▸ **文書本文**:
>>

本発明は、例えば基板上に薄膜を形成するためのスパッタリングに使用されるスパッタリングターゲット材に関するものである。
近年、大型ディスプレイパネルの高精細化のため、TFTアレイ配線の微細化が要求されている。配線材料としては、電気抵抗率がアルミニウム(Al)よりも低い銅(Cu)の採用が始まっている。今後、4K×2K(4000×2000画素級)の更なる高精細化や駆動周波数が120Hzや240Hzといった高速駆動化に対応するためには、益々、配線材料の低抵抗化が必要とされ、配線材料の主流であったAlからCuへの変更が進むと予想される。
ところで、基板上に微細なCu配線パターンを形成する際にターゲット材を用いて行われるスパッタリングプロセスにおいては、長時間のスパッタリングによりターゲット材表面が侵食され、その侵食されたエロージョン部分の凹凸が大きくなると、エロージョン部分で異常放電が発生する。この異常放電により、ターゲット材質が高温で液滴状になったスプラッシュが基板に付着するので、Cu配線の製造歩留まりが低下するという問題点があった。

<<

▸ **入力データ**:
>>

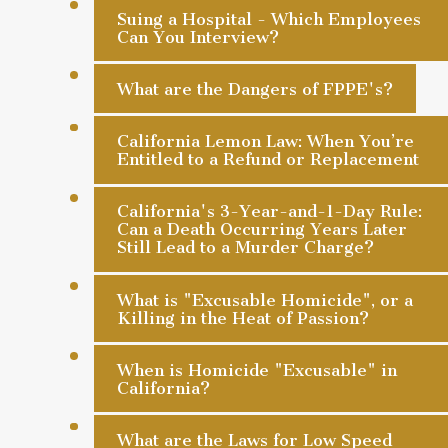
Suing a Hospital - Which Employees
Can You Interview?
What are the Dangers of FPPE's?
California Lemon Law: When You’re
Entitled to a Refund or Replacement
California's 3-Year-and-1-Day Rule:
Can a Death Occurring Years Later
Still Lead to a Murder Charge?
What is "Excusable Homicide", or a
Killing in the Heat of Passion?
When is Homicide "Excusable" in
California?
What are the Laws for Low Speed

<<
>>

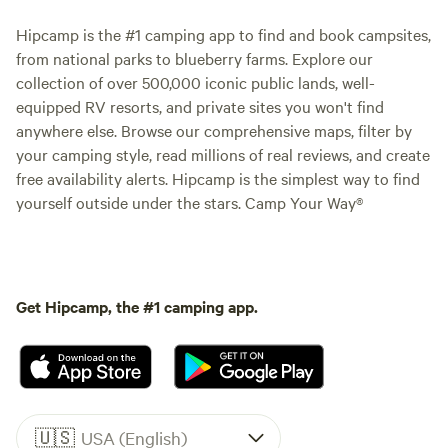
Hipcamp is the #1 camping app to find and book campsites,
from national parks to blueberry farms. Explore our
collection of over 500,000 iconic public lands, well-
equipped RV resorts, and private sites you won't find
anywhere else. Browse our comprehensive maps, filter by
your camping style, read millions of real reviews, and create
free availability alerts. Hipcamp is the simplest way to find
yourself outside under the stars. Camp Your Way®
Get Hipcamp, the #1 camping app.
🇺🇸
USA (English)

<<

▸ **解答すべき設問**:
(A) スパッタリングターゲット材に関する文書本文のうち、「近年、大型ディスプレイパネル」から「への変更が進むと予想される。」までの部分を、両端の語句も含めて一字一句そのまま書き写してください。
(B) リストから、「Suing a Hospital - Which Employees」を含む行から「Still Lead to a Murder Charge?」を含む行までを、両端の行も含めてそのまま引用してください。

▸ **解答**:
(A)
近年、大型ディスプレイパネルの高精細化のため、TFTアレイ配線の微細化が要求されている。配線材料としては、電気抵抗率がアルミニウム(Al)よりも低い銅(Cu)の採用が始まっている。今後、4K×2K(4000×2000画素級)の更なる高精細化や駆動周波数が120Hzや240Hzといった高速駆動化に対応するためには、益々、配線材料の低抵抗化が必要とされ、配線材料の主流であったAlからCuへの変更が進むと予想される。

(B)
Suing a Hospital - Which Employees
Can You Interview?
What are the Dangers of FPPE's?
California Lemon Law: When You’re
Entitled to a Refund or Replacement
California's 3-Year-and-1-Day Rule:
Can a Death Occurring Years Later
Still Lead to a Murder Charge?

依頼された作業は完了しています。